Trams on the run

Trams could run without overhead contact lines and emit significantly less CO2 using a new hybrid energy-storage system.

Siemens, the developer of the Sitras HES hybrid energy-storage system, claims trams equipped with these systems consume up to 30 per cent less energy per year and produce up to 80 metric tons fewer CO2 emissions than vehicles without them.

According to Michael Meinert, the development manager at Siemens responsible for the new system, trams with hybrid energy-storage systems can operate without an overhead contact line over distances of up to 2,500m. This, he claims, enhances the appearance of the urban landscape and is environmentally friendly.

The Sitras HES hybrid energy-storage system consists of two energy-storing components, a double-layer capacitor and nickel-metal hydride battery.

The system is mounted on the roof of a tram and electrically connected to the feed-in point of the vehicle with a DC/DC-chopper, which converts one source of direct current (DC) from one voltage level to another.

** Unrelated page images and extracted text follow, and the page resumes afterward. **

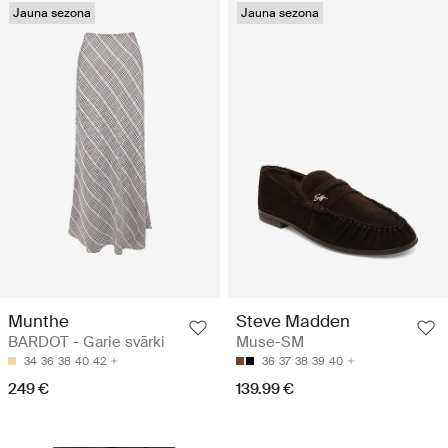
Jauna sezona
Jauna sezona
Munthe
Steve Madden
BARDOT - Garie svārki
Muse-SM
34
36
38
40
42
36
37
38
39
40
249 €
139.99 €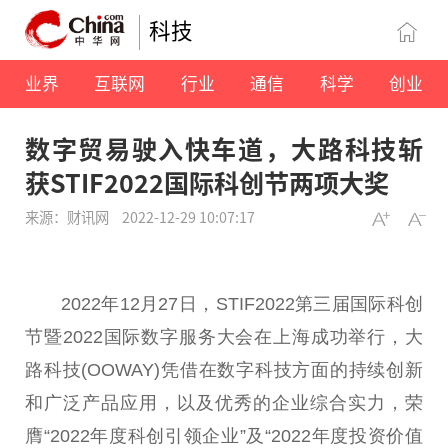
科技
业界
互联网
行业
通信
科学
创业
数字贸易驶入快车道，大路科技斩
获STIF2022国际科创节两项大奖
来源：财讯网
2022-12-29 10:07:17
2022年12月27日，STIF2022第三届国际科创
节暨2022国际数字服务大会在上海成功举行，大
路科技(OOWAY)凭借在数字科技方面的持续创新
和广泛产品应用，以及优秀的企业综合实力，荣
膺“2022年度科创引领企业”及“2022年度
投资
价值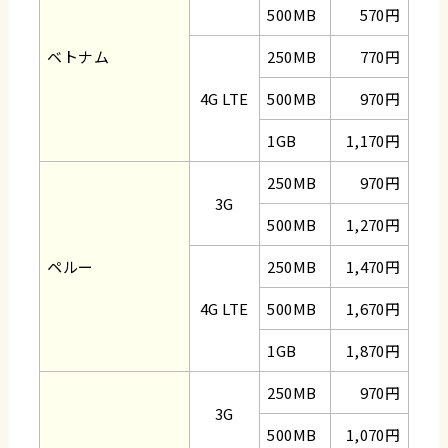
500MB
570円
ベトナム
250MB
770円
4G LTE
500MB
970円
1GB
1,170円
250MB
970円
3G
500MB
1,270円
ペルー
250MB
1,470円
4G LTE
500MB
1,670円
1GB
1,870円
250MB
970円
3G
500MB
1,070円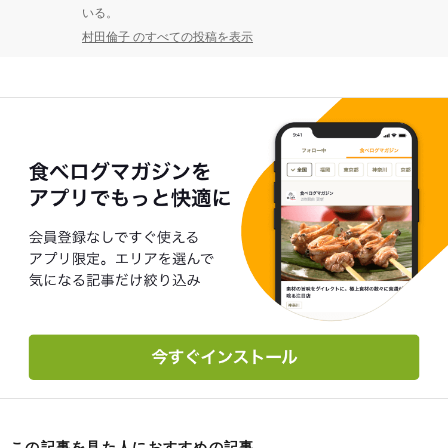
いる。
村田倫子 のすべての投稿を表示
この記事を見た人におすすめの記事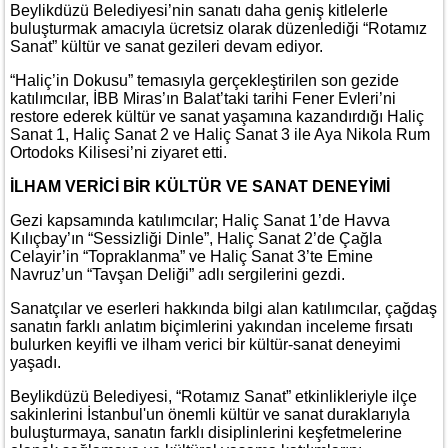
Beylikdüzü Belediyesi’nin sanatı daha geniş kitlelerle
buluşturmak amacıyla ücretsiz olarak düzenlediği “Rotamız
Sanat” kültür ve sanat gezileri devam ediyor.
“Haliç’in Dokusu” temasıyla gerçekleştirilen son gezide
katılımcılar, İBB Miras’ın Balat’taki tarihi Fener Evleri’ni
restore ederek kültür ve sanat yaşamına kazandırdığı Haliç
Sanat 1, Haliç Sanat 2 ve Haliç Sanat 3 ile Aya Nikola Rum
Ortodoks Kilisesi’ni ziyaret etti.
İLHAM VERİCİ BİR KÜLTÜR VE SANAT DENEYİMİ
Gezi kapsamında katılımcılar; Haliç Sanat 1’de Havva
Kılıçbay’ın “Sessizliği Dinle”, Haliç Sanat 2’de Çağla
Celayir’in “Topraklanma” ve Haliç Sanat 3’te Emine
Navruz’un “Tavşan Deliği” adlı sergilerini gezdi.
Sanatçılar ve eserleri hakkında bilgi alan katılımcılar, çağdaş
sanatın farklı anlatım biçimlerini yakından inceleme fırsatı
bulurken keyifli ve ilham verici bir kültür-sanat deneyimi
yaşadı.
Beylikdüzü Belediyesi, “Rotamız Sanat” etkinlikleriyle ilçe
sakinlerini İstanbul'un önemli kültür ve sanat duraklarıyla
buluşturmaya, sanatın farklı disiplinlerini keşfetmelerine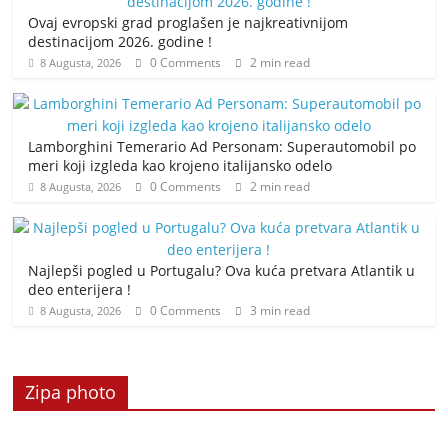
Ovaj evropski grad proglašen je najkreativnijom
destinacijom 2026. godine !
0 Comments
2 min read
8 Augusta, 2026
Lamborghini Temerario Ad Personam: Superautomobil po
meri koji izgleda kao krojeno italijansko odelo
0 Comments
2 min read
8 Augusta, 2026
Najlepši pogled u Portugalu? Ova kuća pretvara Atlantik u
deo enterijera !
0 Comments
3 min read
8 Augusta, 2026
Zipa photo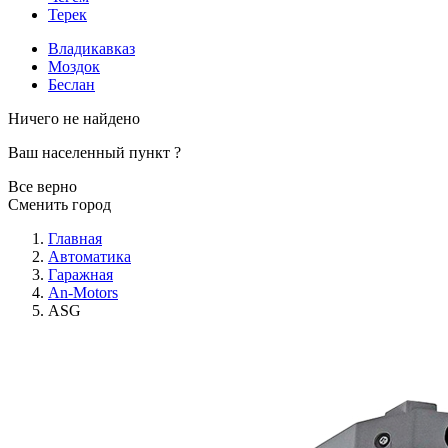
Терек
Владикавказ
Моздок
Беслан
Ничего не найдено
Ваш населенный пункт
?
Все верно
Сменить город
Главная
Автоматика
Гаражная
An-Motors
ASG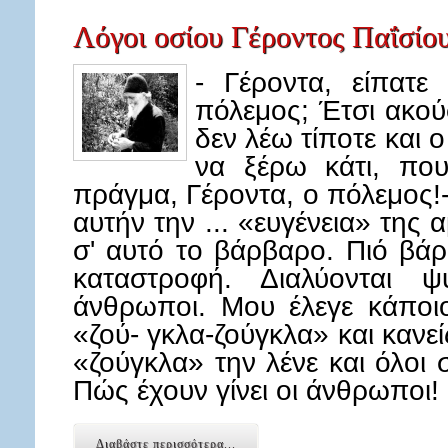
Λόγοι οσίου Γέροντος Παΐσίου
- Γέροντα, είπατε
πόλεμος; Έτσι ακού
δεν λέω τίποτε και ο 
να ξέρω κάτι, πο
πράγμα, Γέροντα, ο πόλεμος!-
αυτήν την ... «ευγένεια» της
σ' αυτό το βάρβαρο. Πιό βάρ
καταστροφή. Διαλύονται ψ
άνθρωποι. Μου έλεγε κάποιο
«ζού- γκλα-ζούγκλα» και κανείς
«ζούγκλα» την λένε και όλοι 
Πώς έχουν γίνει οι άνθρωποι!
Διαβάστε περισσότερα...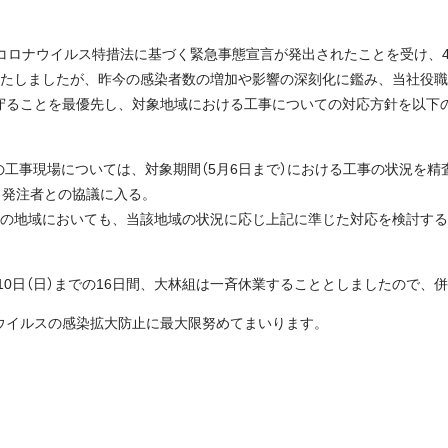
コロナウイルス特措法に基づく緊急事態宣言が発出されたことを受け、4
いたしましたが、昨今の感染者数の増加や影響の深刻化に鑑み、当社役
守ることを最優先し、対象地域における工事についての対応方針を以下
工事現場については、対象期間（5月6日まで）における工事の状況を精
から発注者との協議に入る。
外の地域においても、当該地域の状況に応じ上記に準じた対応を検討す
5月10日（日）までの16日間、大林組は一斉休業することとしましたので
ウイルスの感染拡大防止に最大限努めてまいります。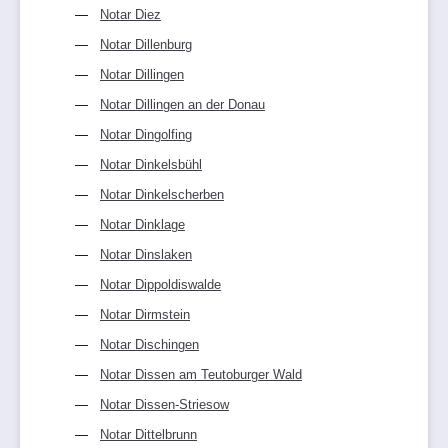
Notar Diez
Notar Dillenburg
Notar Dillingen
Notar Dillingen an der Donau
Notar Dingolfing
Notar Dinkelsbühl
Notar Dinkelscherben
Notar Dinklage
Notar Dinslaken
Notar Dippoldiswalde
Notar Dirmstein
Notar Dischingen
Notar Dissen am Teutoburger Wald
Notar Dissen-Striesow
Notar Dittelbrunn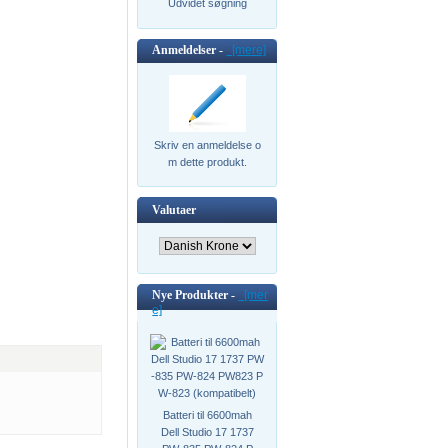
Udvidet søgning
Anmeldelser -
[mere]
Skriv en anmeldelse o
m dette produkt.
Valutaer
Nye Produkter -
[mer
e]
Batteri til 6600mah
Dell Studio 17 1737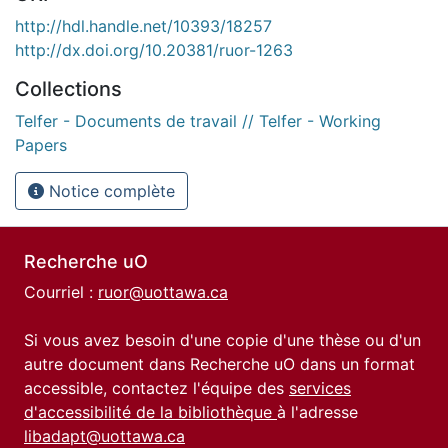
http://hdl.handle.net/10393/18257
http://dx.doi.org/10.20381/ruor-1263
Collections
Telfer - Documents de travail // Telfer - Working
Papers
Notice complète
Recherche uO
Courriel :
ruor@uottawa.ca
Si vous avez besoin d'une copie d'une thèse ou d'un
autre document dans Recherche uO dans un format
accessible, contactez l'équipe des
services
d'accessibilité de la bibliothèque
à l'adresse
libadapt@uottawa.ca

The system works similar to most hybrid systems, where energy-storage units charge up during braking. In many hybrid cars, the kinetic energy during braking is transformed into electricity by a generator and then stored by a battery for later use.

By recovering the surplus energy generated during braking, Siemens estimates a tram equipped with the Sitras HES can reduce energy demand by up to 30 per cent under optimum operating conditions. Siemens suggested the energy-storage units could also be recharged on routes with overhead contact lines or stationary charging stations at stops.

The company also claimed that this system could make line voltage more stable, because the voltage drop along the overhead contact lines would be reduced — especially during peak hours. The operators of routes without any overhead contact lines would also be likely to save money in respect of electrification costs.

Siemens added that the hybrid energy-storage system could make designing tram transport systems easier. Built structures such as tunnels, under bridges, system changeover points and major intersections can complicate overhead contact-line installation.

The Sitras HES can be directly integrated into new vehicles or retrofitted into existing ones without affecting tramway infrastructure.

Siemens’ hybrid energy-storage system has already been tested out on a tram belonging to the Portuguese company Metro Transportes do Sul. The tram, which operates between the cities of Almada and Seixal, has been running since November 2008.

The system has also been certified according to BoStrab (German Construction and Operating Code for Tramways) for use in the public transport system.